Kate Rawson walked from Le Puy en Velay (France), to Santiago De Compostela (Spain) Covering 1541 km and 2 countries, a total of 3 months walking which raised a fantastic £1000 for Challenge Cancer For Adventure.
My initial idea to walk ‘El Camino de Santiago de Compostella’ (literally translated as ‘The Way of St James of the field of the star’, the origin of which lay in the story of a shepherd who had a dream about some bones – to be brief) was conceived, as are all good ideas, in a pub somewhere.
It then took a further 5 years to come to fruition when my first steps as a ‘pilgrim’ were taken from one of the 4 main French departure towns for the walk, Le Puy en Velay. The route was to take me westwards through France following in the footsteps of millions dating back to the 9th Century, over The Pyrenees via St Jean Pied de Port and continuing in a similar direction towards Santiago and then Cape Finisterre, to arrive at the coast nearly 1600km later.
I distinctly remember the night before my departure in the youth hostel in Le Puy, the transparency of my over-preparation becoming evident. I can only give thanks to the gentle bullying of complete strangers which forced me to part with 6kg of suddenly arguably essential packweight. This was to become an increasingly familiar process along the way as I learnt in more than one language that ‘every gram counts!’ and ‘less is more’.
That same night, still before taking a single step, the anticipation of getting the dreaded blister was soon put to rest as an over-zealous bout of sock washing made the first journal entry a painful process-“1st April, 2006.
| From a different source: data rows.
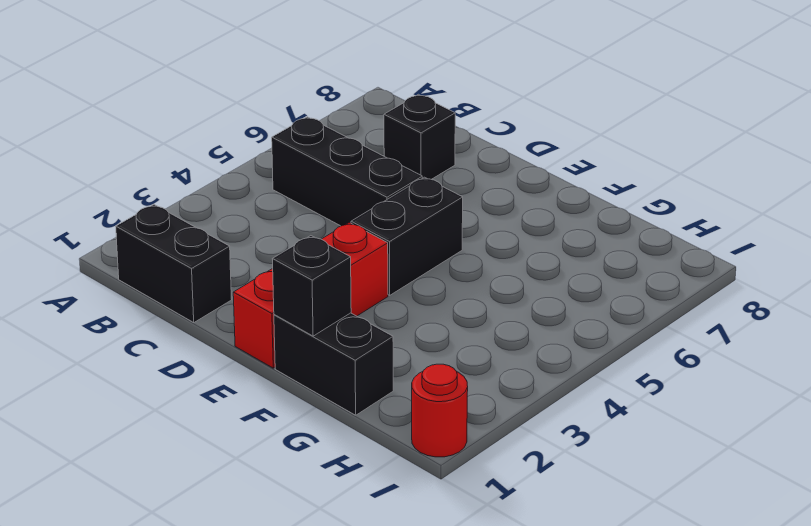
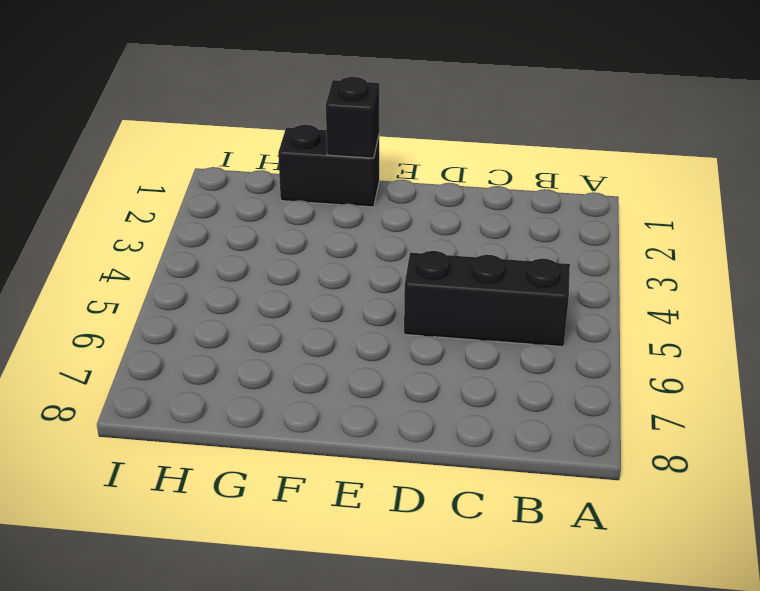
none -> black 1x2 brick [116,205,232,322]
none -> black 1x1 brick [384,94,455,179]

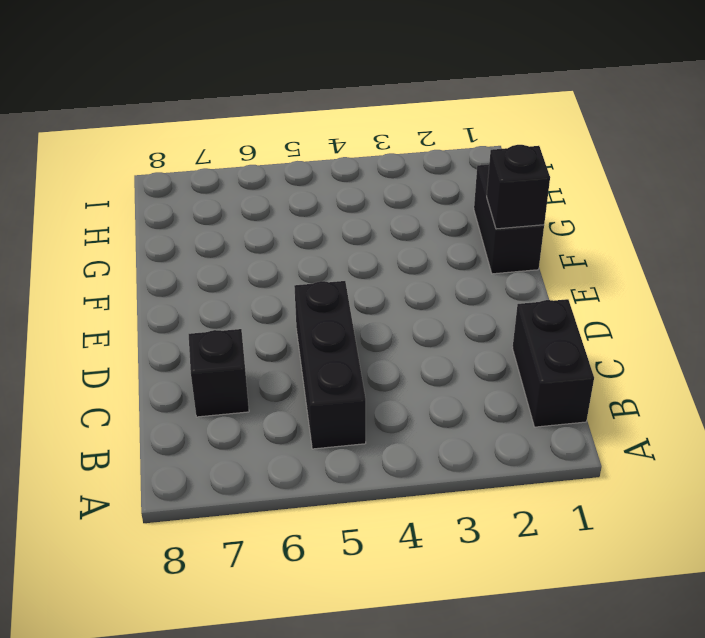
none -> red 1x3 brick [233,222,388,368]
none -> black 1x2 brick [351,177,463,295]

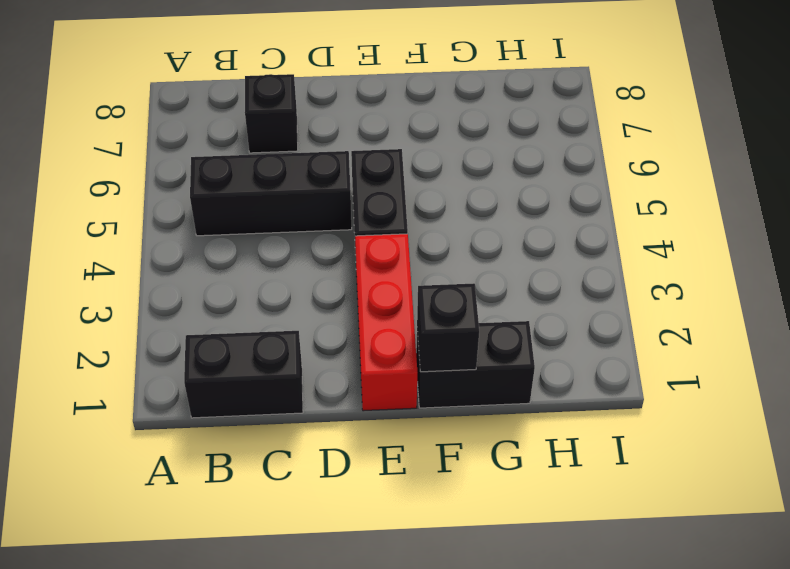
none -> red 1x1 round brick [412,364,468,457]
Unbelievable! Learnt already that anti-blister training must not be confined to the foot area alone! Hand washing is essential part of future prep.
With only a few hours to go before set off it’s hard to imagine what it will feel like to have been walking everyday for a month. And people keep talking about tendonitis?!”
Some two and a half months later (my initial walking companion retiring after 3 weeks due to tendonitis!) I managed to somewhat miraculously reach my primary goal of the cathedral city of Santiago de Compostella relatively unscathed. Getting ready for the final 3 day leg to Cape Finsiterre, the most furtherly western point in Spain and Europe, once hailed by the ancient Galician Celts to be the end of the known world, I suddenly found myself wondering how I was actually going to cope NOT walking every day!
Looking back now, having had some 6-7 months of re-integration into ‘normal’ life, I often find myself wandering back along the Camino; this time pleasantly reminiscing over the full gamut of weather conditions, the diverse and often awe-inspiring terrain, the periods of extreme tranquillity, the frequently hilarious attempts at conversation where so much was lost (and friendships gained) in translation, and last but not least the indispensable and unforgettable camaraderie of the numerous other modern day pilgrims who still devotedly walk for their individual causes on their individual paths. It is surely they who are the spirit of the Camino. In the more challenging times a handful of reliable sources of inspiration help keep you putting one foot in front of the other. The charities and everyone behind them were a primary one for me. So, for all those who perhaps unknowingly helped me ‘keep on keeping on’, not to mention contribute to the £3300 raised for my 3 chosen charities; Challenge Cancer Through Adventure, Cruse Bereavement Care, and Hope and Homes for Children, I’d like to say a huge, heartfelt ‘THANK YOU!’
Finally, if anyone has even a fleeting thought of having a go, my advice would be – with the thirsty snail as a role model – JUST DO IT!